◆ DATA EXTRACTS ◆
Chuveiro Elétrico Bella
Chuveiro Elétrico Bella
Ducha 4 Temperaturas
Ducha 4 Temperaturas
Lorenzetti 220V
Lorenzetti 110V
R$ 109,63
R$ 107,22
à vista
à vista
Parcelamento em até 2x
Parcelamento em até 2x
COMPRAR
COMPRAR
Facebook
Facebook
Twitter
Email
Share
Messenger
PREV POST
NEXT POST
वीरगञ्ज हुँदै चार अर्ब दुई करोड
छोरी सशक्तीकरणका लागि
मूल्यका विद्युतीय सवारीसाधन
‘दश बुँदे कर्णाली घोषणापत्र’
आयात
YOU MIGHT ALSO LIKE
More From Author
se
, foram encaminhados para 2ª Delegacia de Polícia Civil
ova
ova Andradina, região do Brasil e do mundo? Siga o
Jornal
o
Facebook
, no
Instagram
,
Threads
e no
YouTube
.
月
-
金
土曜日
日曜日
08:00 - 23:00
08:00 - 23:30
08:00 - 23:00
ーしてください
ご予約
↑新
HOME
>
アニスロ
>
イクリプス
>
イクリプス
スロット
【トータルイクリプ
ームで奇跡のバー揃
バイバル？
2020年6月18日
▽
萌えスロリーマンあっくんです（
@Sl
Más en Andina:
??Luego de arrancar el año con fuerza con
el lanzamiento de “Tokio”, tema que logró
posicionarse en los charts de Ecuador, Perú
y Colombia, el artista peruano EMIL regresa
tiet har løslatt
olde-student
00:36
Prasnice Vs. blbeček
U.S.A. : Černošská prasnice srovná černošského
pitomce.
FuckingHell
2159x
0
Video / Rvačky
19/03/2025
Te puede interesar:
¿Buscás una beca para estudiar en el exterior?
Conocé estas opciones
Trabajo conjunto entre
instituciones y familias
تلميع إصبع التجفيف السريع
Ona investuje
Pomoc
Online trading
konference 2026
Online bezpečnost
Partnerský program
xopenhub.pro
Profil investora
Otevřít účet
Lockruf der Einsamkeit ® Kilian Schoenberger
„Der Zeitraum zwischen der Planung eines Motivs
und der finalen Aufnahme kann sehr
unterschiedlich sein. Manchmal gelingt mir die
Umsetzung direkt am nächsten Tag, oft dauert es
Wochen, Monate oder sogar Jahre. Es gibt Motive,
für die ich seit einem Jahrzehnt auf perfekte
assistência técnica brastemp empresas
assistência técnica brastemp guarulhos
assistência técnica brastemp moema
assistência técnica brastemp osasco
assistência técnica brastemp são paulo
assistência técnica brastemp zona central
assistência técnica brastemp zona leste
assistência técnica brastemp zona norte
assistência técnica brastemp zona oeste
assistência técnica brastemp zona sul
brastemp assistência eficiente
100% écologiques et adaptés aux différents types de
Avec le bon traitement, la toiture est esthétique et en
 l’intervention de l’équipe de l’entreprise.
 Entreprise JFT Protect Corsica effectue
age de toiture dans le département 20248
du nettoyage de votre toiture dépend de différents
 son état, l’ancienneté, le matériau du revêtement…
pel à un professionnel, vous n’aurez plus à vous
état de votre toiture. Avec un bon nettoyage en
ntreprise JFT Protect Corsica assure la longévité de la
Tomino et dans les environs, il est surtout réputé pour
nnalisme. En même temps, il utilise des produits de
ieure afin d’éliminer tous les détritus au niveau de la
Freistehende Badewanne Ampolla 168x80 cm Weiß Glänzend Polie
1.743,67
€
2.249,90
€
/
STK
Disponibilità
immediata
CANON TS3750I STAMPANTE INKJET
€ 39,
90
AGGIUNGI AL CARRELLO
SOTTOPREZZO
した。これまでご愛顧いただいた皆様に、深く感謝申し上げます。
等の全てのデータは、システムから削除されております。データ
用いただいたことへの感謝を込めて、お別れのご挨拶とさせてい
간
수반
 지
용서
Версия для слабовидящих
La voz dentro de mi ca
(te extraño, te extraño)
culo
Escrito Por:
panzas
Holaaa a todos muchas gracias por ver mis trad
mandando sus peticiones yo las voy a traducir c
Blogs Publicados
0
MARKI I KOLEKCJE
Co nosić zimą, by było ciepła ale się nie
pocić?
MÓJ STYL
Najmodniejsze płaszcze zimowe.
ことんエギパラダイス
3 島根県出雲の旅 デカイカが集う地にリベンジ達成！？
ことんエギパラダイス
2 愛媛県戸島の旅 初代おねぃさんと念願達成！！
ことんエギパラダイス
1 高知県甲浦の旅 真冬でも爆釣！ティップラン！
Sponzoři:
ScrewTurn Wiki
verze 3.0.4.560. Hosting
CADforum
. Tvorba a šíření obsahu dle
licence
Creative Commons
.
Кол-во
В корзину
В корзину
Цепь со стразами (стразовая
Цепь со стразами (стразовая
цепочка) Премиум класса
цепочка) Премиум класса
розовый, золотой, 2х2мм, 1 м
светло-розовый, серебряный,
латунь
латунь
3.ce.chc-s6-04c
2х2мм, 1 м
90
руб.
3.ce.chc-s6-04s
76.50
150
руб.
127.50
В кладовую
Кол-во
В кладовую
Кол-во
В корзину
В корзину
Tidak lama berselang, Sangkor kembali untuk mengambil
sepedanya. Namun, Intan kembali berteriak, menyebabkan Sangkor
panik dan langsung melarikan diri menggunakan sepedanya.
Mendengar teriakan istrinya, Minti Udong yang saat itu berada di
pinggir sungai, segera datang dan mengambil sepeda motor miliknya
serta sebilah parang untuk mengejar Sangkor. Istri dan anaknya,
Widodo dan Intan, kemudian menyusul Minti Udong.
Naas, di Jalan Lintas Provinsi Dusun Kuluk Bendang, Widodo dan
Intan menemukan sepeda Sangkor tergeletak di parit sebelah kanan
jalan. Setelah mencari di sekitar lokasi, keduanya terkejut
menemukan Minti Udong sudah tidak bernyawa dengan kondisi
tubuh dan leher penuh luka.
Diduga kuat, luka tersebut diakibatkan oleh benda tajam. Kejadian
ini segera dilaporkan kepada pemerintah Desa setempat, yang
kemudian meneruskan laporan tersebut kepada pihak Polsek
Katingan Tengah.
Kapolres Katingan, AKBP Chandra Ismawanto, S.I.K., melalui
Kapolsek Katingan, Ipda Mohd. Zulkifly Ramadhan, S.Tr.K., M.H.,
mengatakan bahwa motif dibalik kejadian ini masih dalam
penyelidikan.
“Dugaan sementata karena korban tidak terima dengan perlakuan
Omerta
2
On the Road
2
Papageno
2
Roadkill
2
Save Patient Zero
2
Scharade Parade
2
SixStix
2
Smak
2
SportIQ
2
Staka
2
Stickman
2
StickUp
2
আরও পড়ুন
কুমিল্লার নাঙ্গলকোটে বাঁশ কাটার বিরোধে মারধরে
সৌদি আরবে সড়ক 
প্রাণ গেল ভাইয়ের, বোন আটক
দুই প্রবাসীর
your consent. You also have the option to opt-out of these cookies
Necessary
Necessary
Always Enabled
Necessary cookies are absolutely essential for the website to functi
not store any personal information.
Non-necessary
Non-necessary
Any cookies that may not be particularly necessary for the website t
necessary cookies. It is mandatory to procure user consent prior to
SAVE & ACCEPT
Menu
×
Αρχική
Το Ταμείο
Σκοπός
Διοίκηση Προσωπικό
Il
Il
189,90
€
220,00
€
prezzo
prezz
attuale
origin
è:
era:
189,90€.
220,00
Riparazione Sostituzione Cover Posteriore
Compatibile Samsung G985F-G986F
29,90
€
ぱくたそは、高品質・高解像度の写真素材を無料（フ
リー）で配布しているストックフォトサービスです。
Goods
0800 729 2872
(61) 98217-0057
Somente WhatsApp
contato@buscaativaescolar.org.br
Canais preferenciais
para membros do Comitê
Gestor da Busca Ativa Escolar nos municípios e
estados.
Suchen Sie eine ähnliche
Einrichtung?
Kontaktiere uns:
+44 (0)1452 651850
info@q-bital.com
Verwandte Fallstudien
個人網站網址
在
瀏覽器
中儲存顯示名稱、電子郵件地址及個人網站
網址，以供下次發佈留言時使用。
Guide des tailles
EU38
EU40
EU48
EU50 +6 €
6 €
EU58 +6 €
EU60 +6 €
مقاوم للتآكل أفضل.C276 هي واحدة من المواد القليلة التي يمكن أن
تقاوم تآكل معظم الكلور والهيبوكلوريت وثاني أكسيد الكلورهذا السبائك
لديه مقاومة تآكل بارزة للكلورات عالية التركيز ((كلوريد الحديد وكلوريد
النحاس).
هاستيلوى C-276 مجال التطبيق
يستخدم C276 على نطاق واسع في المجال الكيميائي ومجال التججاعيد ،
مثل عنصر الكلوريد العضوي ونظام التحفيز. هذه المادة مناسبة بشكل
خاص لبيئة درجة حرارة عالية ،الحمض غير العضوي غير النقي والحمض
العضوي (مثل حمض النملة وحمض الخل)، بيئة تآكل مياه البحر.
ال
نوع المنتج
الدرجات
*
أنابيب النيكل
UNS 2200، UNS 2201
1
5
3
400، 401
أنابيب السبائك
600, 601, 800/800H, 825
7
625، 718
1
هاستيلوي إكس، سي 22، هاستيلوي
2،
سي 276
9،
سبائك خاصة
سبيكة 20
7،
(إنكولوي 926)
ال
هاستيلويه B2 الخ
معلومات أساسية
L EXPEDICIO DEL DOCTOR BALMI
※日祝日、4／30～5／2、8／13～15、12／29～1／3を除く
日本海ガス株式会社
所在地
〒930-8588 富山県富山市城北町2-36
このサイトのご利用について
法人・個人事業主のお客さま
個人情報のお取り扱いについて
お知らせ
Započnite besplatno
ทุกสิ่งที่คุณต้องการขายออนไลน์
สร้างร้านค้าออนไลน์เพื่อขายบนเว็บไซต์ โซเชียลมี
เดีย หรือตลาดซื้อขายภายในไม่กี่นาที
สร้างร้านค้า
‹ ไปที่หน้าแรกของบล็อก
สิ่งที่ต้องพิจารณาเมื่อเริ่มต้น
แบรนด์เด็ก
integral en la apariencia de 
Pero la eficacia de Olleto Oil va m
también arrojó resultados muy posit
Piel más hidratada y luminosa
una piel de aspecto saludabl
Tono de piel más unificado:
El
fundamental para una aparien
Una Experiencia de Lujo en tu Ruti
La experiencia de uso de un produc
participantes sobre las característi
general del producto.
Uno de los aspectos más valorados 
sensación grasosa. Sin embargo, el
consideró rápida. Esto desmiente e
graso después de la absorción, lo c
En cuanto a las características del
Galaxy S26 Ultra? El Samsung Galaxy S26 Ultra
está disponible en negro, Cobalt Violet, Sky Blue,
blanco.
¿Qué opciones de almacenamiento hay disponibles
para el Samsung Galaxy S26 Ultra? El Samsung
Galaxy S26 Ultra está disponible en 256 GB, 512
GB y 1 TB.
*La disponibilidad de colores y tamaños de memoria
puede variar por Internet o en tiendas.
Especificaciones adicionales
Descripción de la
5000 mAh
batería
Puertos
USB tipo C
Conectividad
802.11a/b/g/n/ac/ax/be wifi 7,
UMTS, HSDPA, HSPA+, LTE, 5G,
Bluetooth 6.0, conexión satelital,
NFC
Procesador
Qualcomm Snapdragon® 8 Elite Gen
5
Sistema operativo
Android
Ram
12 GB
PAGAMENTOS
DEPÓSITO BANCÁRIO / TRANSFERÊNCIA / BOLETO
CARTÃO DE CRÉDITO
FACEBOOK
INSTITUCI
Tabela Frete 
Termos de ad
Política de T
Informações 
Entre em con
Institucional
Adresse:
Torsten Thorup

◆ WHAT TO PRODUCE ◆
Wherever the string "yang" occurs in the listing, return the line it sits on.

◆ EXERCISE OUTPUT ◆
Mendengar teriakan istrinya, Minti Udong yang saat itu berada di
ini segera dilaporkan kepada pemerintah Desa setempat, yang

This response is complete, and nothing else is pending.